First through the door was designer David King, with his jaw-dropping design for a pre-Murdoch Sunday Times colour supplement; his extraordinary eye as a picture editor, working with photographers such as Don McCullin and Red Saunders. Feature articles brought him to Moscow’s picture archives where he unearthed a treasury of revolutionary graphics. This had a deep influence on Dave, who then took it into his own work and influenced me and other designers working on the socialist left.
Articles researched for the Sunday supplement became books — Trotsky: A Documentary, with Francis Wyndham in 1972 and Mayakovky: 20 Years’ Work, with David Elliot in 1982. Not only was the past brought back into the present but he developed a new visual language.
His continuing design of exhibition catalogues mainly for the Oxford Museum of Modern Art — on Rodchenko, the photography of the Mexican Revolution, Stalin’s falsification of history — all came together in his magnificent Red Star Over Russia: A visual history of the Soviet Union from 1917 to the death of Stalin (Tate Publishing, 2009). This final volume of stunning visuals and photographs based on King’s own collection is a must for all socialists.
Rescuing the avant-garde graphic design from the revolutionary years in Russia was a feat in itself, but his own design became bolder and iconographic. His reintroduction of extra bold serif type, mostly set in capitals; his use of flat primary colours; his playfulness with angles all added to the wonder of his work.
In 1976, after Eric Clapton’s racist rampage on stage in Birmingham, we formed Rock Against Racism, and because we were visual workers and from left organisations, we immediately wanted a logo. Red Saunders asked his friend Dave King to come up with an idea — the RAR star was the outcome. For the next four years it became known throughout Britain and beyond, appearing on the covers of DIY punk 45s, as stickers on guitars (Tom Robinson and Jimmy Pursey the most notable), on banners, and mostly as a badge, thousands and thousands of badges, multi-coloured, multi-sized.
Visually the RAR star is complete: a five-cornered star adopted by the Third International from a design by El Lissitsky, representing the five continents of the world; held in a circle (a bit like a pop art sheriff’s badge), the text in block capitals unbreakable.
After producing the star Dave was approached by Paul Holborow, organiser for the Anti Nazi League, to design a logo for them. What followed is, I think, some of the finest graphic work, not only on the left, but anywhere. King’s ANL arrow is a masterpiece. An arrow taken from constructivist design used by German anti-Nazis in the late 1920s. The arrow worked as a stencil used to paint across Nazi slogans appearing on walls. The early ANL posters were extraordinarily powerful, matched by his work for the first ANL/RAR Carnival in Victoria Park in 1978.
For a short period he reinvented the propaganda poster and set a path for us all to follow. For Socialist Worker, for the ANL, for Amnesty, for Anti-Apartheid.
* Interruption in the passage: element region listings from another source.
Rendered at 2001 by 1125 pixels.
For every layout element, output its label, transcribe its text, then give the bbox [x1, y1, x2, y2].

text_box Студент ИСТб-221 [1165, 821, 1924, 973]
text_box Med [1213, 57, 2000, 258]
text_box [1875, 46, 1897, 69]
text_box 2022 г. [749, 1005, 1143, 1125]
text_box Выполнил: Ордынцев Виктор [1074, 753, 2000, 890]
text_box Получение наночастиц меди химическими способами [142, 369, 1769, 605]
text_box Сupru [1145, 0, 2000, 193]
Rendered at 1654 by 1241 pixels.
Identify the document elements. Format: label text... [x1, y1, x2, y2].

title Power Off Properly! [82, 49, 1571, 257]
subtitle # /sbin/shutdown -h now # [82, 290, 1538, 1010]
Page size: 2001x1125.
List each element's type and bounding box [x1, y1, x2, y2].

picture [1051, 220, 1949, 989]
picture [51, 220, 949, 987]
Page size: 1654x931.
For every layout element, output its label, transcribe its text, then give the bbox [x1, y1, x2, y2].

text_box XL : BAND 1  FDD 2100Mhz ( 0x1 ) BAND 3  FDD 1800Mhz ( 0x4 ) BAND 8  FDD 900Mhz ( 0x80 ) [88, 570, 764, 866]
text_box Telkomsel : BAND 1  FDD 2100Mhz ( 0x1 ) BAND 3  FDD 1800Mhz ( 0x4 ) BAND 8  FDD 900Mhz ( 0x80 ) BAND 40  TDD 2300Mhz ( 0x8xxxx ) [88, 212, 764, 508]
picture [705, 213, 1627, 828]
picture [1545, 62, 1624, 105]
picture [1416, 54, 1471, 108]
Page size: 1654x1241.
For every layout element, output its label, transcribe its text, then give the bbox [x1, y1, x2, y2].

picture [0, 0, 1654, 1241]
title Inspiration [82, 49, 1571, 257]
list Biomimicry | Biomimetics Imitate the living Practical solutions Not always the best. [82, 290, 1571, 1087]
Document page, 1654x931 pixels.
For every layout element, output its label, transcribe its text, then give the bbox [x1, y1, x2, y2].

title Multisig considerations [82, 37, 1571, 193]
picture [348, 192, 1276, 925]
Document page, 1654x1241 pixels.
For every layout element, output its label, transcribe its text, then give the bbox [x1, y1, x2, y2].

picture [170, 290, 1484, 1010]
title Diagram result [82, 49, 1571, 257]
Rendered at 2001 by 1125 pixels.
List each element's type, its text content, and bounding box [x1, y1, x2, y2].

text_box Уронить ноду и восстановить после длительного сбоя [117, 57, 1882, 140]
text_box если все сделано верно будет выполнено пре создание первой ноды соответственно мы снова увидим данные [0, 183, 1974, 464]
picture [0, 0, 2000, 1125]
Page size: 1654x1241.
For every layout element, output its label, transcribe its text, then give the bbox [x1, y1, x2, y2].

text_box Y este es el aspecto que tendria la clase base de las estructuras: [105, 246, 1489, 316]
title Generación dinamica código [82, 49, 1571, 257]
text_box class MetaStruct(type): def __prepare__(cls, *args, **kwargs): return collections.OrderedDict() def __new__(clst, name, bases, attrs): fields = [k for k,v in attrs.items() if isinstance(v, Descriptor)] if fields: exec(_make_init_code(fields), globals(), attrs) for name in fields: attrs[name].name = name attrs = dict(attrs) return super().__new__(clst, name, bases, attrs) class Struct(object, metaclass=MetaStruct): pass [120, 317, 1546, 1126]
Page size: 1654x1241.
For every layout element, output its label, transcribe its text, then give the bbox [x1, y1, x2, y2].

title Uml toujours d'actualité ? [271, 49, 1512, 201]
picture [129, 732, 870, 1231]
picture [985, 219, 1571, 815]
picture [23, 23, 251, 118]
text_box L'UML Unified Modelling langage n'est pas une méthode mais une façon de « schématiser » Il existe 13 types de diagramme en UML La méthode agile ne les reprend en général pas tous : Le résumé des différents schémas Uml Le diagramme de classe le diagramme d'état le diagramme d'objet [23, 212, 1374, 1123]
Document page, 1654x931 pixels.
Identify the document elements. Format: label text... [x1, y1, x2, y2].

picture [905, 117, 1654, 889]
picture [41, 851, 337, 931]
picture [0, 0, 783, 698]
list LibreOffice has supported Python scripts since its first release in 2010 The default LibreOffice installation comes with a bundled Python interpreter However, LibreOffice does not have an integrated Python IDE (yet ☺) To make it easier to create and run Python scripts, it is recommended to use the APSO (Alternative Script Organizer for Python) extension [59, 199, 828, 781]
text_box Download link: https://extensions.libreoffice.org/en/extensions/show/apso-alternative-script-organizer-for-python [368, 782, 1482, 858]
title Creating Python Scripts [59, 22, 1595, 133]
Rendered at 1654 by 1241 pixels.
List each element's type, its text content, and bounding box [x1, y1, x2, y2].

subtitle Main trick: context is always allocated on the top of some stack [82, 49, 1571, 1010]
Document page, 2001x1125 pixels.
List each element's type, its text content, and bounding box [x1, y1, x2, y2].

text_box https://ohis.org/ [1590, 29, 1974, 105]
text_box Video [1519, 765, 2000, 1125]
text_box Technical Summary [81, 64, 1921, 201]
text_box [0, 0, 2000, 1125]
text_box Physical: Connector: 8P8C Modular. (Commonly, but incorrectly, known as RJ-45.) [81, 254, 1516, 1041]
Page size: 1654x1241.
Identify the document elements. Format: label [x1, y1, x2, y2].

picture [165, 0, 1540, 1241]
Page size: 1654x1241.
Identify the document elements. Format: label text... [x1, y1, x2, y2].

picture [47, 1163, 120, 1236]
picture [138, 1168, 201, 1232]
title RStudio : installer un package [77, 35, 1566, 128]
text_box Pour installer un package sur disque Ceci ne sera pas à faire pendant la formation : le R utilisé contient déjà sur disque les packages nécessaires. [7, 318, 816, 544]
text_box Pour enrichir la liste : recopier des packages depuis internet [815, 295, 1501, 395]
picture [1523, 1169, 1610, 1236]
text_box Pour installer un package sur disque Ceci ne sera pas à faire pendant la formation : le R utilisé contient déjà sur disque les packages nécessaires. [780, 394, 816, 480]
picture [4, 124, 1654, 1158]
His Free Nelson Mandela poster is so powerful because it is so simple.
When the staff at Time Out, after a long and bitter dispute with their management, left to form their own weekly listings magazine, City Limits, they asked Dave to design the cover for each issue. He had free rein in a very tight space to experiment. The resulting covers are a marvel.
Finally, Dave had a bad experience with orthodox Trotskyism in his student days, and although becoming centred on Trotsky the historical figure, he abandoned revolutionary politics. A good fellow traveller for a while, he became more concerned with the aestheticism of design rather than its practical application in struggle. For a short time though he was King of Design.